**Your objective:** Change the part of the passage on negotiating with the EU that opens with the words containing "It is easy to" and closes with "the EU instantly.", putting "close and lasting" in place of "deep and special", and give that part again.

It is easy to speak about “bespoke” or “deep and special”. The question is: what sort of bespoke, and what does deep and special look like? That is why we are all looking with such interest at the series of speeches by Cabinet Ministers, to see where we end up with the Prime Minister’s speech. Of course, the Cabinet agreeing a position is only the start of the negotiation with the EU. Just because we have agreed internally, that does not necessarily mean that it is bought by the EU instantly.
Joe Owen: I would just make a quick point, which links to Mr Lake’s earlier question about whether we can actually negotiate what we want in bespoke deals and modifications to existing models. It is about the element of timing. We saw from the first stage of negotiations that the EU agreed its guidelines, and the final deal did not end up a million miles away, because trying to get the EU to adjust its mandate and move outside of areas that it has previously agreed once it has set them is quite difficult. One of the things that we really stress in our report is that there is now a window of time, before the EU sets its mandate at the end of March, where you need to really push for what those modifications are, and what the bespoke elements are that you want, so that when that mandate is agreed, what you are after is on the table to start with, and you do not have to go through the process of trying to persuade the EU to adjust its mandate, which can be quite time consuming and difficult to do.

**Extracted material:**
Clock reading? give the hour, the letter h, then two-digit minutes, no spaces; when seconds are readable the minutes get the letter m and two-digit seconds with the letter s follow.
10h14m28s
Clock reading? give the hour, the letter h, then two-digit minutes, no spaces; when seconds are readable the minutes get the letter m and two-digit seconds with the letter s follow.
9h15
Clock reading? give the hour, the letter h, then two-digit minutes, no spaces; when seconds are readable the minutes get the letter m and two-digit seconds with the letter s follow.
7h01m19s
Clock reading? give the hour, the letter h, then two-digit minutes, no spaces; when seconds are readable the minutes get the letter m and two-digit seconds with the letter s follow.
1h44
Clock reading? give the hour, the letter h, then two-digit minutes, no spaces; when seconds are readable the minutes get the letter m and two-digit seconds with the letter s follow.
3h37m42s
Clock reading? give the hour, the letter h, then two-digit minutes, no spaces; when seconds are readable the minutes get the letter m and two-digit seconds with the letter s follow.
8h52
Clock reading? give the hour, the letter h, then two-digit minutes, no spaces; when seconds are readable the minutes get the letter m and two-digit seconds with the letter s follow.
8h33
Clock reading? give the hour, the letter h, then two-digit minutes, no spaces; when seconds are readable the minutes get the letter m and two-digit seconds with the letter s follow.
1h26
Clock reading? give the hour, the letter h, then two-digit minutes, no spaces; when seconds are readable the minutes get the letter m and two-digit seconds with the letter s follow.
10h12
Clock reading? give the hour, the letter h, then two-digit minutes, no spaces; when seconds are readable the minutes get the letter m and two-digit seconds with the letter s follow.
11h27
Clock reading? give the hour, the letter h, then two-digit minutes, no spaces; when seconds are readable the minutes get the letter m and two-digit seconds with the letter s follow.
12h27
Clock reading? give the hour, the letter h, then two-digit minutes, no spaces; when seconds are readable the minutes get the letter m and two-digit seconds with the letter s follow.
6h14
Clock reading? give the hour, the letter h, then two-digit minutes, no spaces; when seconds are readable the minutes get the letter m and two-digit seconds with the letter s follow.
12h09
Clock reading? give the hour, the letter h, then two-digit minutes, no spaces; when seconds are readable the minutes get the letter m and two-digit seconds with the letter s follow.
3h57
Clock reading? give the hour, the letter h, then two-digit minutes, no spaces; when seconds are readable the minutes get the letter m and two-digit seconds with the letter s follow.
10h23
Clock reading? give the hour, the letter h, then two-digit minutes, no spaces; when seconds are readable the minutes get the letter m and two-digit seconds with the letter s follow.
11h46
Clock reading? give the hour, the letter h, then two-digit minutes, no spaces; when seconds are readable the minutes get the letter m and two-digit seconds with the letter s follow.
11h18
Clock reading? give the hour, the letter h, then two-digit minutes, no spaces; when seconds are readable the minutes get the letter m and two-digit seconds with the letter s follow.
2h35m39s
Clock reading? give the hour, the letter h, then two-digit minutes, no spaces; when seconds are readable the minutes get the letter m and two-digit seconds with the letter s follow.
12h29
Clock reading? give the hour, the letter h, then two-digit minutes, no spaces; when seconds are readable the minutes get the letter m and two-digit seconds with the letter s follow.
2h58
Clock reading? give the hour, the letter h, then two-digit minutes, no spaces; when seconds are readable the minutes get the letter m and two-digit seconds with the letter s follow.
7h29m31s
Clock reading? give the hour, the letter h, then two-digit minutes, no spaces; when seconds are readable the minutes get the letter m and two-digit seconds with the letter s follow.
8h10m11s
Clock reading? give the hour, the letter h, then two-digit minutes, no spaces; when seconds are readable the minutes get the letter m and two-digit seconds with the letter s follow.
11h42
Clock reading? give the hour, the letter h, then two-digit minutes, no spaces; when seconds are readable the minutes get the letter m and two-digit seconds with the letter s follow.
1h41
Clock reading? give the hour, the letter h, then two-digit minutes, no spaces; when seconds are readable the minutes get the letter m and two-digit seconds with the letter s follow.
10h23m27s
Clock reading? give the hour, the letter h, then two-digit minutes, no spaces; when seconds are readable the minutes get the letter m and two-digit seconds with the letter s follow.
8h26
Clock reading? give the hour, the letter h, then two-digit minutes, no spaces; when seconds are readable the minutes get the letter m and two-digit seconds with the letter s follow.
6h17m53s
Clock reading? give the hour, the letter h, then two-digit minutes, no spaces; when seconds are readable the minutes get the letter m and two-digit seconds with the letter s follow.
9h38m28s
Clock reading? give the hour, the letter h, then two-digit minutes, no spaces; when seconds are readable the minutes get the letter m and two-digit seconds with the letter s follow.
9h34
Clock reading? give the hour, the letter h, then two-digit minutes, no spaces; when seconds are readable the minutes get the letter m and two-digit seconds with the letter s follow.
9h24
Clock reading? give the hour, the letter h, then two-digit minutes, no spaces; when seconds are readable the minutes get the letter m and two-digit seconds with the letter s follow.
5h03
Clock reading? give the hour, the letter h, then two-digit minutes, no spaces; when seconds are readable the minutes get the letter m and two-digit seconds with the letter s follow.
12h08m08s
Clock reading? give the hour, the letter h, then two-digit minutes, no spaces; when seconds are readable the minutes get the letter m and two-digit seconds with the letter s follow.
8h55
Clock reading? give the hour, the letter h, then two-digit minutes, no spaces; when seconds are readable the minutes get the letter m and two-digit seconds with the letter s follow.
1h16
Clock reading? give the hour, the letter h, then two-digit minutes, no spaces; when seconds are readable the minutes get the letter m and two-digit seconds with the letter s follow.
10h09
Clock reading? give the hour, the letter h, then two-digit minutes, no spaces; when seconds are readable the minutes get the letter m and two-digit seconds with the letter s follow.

**Completed task:**
It is easy to speak about “bespoke” or “close and lasting”. The question is: what sort of bespoke, and what does close and lasting look like? That is why we are all looking with such interest at the series of speeches by Cabinet Ministers, to see where we end up with the Prime Minister’s speech. Of course, the Cabinet agreeing a position is only the start of the negotiation with the EU. Just because we have agreed internally, that does not necessarily mean that it is bought by the EU instantly.